Del Pacífico al Golfo
–No es fácil decir si en Sinaloa los periodistas están mejor o peor que en otros estados de la región…
–Nos favorece tener un solo cártel dominante, que es el de Sinaloa. No hay tanta disputa. Es un solo grupo el que somete al gobierno, que manda y además tiene el monopolio del crimen. Eso le deja ciertos espacios al periodismo, lo que no tienen compañeros de Sonora, Chihuahua, Nuevo León, Tamaulipas, Veracruz, porque están en medio de una guerra esporádica o constante entre dos o tres organizaciones criminales.
A pesar de eso, sabemos que sólo contamos una pizca del monstruo, una pequeña parcela del infierno. Narramos historias de amor en medio de cadáveres colgando de los puentes; historias que pueden ser hasta chuscas, como la del capo que convoca a una competencia y le regala millones de pesos y cerveza al bato que dure más tiempo bailando, mientras en ese mismo momento en una calle cercana aparece una hielera con cinco cabezas. No, nunca alcanzaremos a contar esa violencia abismal.
–Tamaulipas…
–Eso fue como bajar, desde Culiacán, 50 escalones hacia el infierno. En mi libro a ese capítulo lo llamé Reportear el silencio. ¿Cómo reporteas eso? ¿Cómo viven esos reporteros, qué han hecho, adónde se fueron, cómo sobrevivieron, qué piensan de los que huyeron, de los que ya no están? Atrapados en medio de dos o tres organizaciones criminales y terminar contando nada, terminar escribiendo nada, publicando fotos e imágenes que no dicen nada. Eso es lo que se publica en los medios de Tamaulipas. Nada que ver con la calle, con lo que está padeciendo la gente.
–¿Y Veracruz?

(Datos guardados)

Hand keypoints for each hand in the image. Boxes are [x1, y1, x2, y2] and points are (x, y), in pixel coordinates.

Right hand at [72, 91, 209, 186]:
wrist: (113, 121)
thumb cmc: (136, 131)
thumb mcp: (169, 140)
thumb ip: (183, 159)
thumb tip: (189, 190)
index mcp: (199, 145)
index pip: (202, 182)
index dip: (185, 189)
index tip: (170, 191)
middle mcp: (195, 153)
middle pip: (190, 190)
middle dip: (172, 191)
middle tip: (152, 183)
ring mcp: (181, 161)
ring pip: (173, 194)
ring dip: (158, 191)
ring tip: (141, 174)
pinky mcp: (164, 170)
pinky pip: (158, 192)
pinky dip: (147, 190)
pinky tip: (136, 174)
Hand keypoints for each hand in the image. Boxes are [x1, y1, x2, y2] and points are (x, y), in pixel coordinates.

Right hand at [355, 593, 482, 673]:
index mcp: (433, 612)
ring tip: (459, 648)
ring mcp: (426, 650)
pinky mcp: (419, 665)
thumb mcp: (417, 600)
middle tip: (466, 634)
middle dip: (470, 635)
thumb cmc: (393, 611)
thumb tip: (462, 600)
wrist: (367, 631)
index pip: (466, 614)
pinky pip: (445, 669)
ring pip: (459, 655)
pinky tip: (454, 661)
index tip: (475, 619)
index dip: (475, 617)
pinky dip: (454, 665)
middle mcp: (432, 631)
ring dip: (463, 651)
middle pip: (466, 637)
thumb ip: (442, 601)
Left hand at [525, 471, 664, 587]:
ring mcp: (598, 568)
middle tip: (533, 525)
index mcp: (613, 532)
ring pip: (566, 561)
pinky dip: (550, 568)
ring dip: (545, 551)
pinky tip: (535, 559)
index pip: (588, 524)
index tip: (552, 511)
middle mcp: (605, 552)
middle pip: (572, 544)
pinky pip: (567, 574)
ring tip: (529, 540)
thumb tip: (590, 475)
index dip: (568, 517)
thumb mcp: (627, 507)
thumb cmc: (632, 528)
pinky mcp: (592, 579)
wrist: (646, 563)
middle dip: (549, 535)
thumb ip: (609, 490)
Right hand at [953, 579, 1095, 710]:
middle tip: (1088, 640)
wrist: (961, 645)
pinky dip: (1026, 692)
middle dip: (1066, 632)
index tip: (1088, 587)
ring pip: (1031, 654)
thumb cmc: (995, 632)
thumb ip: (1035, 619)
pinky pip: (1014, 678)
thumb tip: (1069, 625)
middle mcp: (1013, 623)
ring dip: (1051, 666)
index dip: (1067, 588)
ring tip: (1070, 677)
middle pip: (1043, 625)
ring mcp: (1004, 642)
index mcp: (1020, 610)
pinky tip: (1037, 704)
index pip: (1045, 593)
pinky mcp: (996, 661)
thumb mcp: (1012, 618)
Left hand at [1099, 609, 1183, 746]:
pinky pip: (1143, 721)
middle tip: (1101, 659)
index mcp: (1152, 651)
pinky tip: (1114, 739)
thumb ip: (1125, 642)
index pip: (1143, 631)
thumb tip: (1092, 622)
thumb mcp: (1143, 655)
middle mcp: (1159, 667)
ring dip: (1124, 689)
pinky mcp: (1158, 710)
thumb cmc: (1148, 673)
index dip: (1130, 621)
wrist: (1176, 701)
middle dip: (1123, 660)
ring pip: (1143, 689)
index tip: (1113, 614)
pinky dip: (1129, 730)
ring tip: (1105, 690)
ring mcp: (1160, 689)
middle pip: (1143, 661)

◆ **QUÉ SE PIDE**
a - En la entrevista sobre el periodismo en Sinaloa, ¿por qué los periodistas de Sinaloa tienen ciertos espacios que no tienen sus compañeros de Sonora, Chihuahua, Nuevo León, Tamaulipas o Veracruz? Contesta en una a tres oraciones.
b - Retoma la entrevista sobre el periodismo en Sinaloa a partir de la última línea y sigue escribiéndola.

◆ **RESPUESTAS POR TAREA**
a - Porque en Sinaloa hay un solo cártel dominante, el de Sinaloa, así que no hay tanta disputa: un solo grupo somete al gobierno, manda y tiene el monopolio del crimen. En esos otros estados, en cambio, los periodistas están en medio de una guerra esporádica o constante entre dos o tres organizaciones criminales.

b -
–Veracruz es la conjunción de todos los males, es la sucursal que concentra más tuétano infernal, con tanto periodista asesinado, con tanto reportero golpeado, acosado por este gobierno criminal de Javier Duarte, con tanta narcopolítica. Ese estado es de toral importancia, principalmente después del asesinato de Rubén Espinosa: el espanto, el llanto de los compañeros, la muerte abaratada, los reporteros tirados a las puertas de las redacciones; yo no podía dejar de escribir eso.
La historia de Rubén es representativa por la violencia, por la impunidad, por los alcances; porque nadie pensó que los brazos del monstruo de Veracruz fueran a alcanzar a la Ciudad de México para matar a un reportero que estaba solo, empobrecido, expuesto, vulnerable.
Otras acechanzas
–Los riesgos del periodismo son múltiples y no todos vienen de afuera: el morbo, la repetición excesiva, la normalización del horror…
–Lo sabemos. Y nos hemos equivocado a veces. Más que ser un arma de doble filo es un fondo con muchos cuchillos, muchos filos. Hay que hacer un esfuerzo en ciertas historias para que no se te salga la baba, que no te gane el morbo. En este trabajo hay que hacer de la autocrítica y la autorrevisión algo constante.
–En Narcoperiodismo te alejas de la crónica local, el periodismo testimonial que siempre trabajaste. ¿Hacia dónde hiciste el salto?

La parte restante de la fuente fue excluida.